#### [WORK INSTRUCTIONS]
Extract every line of the records below and reproduce each one verbatim.

begin

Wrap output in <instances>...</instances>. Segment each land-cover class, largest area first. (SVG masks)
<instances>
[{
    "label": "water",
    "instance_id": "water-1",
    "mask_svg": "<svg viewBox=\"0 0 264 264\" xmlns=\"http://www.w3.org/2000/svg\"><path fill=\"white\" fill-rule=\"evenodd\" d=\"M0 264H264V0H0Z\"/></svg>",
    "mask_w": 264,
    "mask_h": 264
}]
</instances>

end

#### [THE REPLY]
Wrap output in <instances>...</instances>. Segment each land-cover class, largest area first. (SVG masks)
<instances>
[{
    "label": "water",
    "instance_id": "water-1",
    "mask_svg": "<svg viewBox=\"0 0 264 264\" xmlns=\"http://www.w3.org/2000/svg\"><path fill=\"white\" fill-rule=\"evenodd\" d=\"M0 264H264V0H0Z\"/></svg>",
    "mask_w": 264,
    "mask_h": 264
}]
</instances>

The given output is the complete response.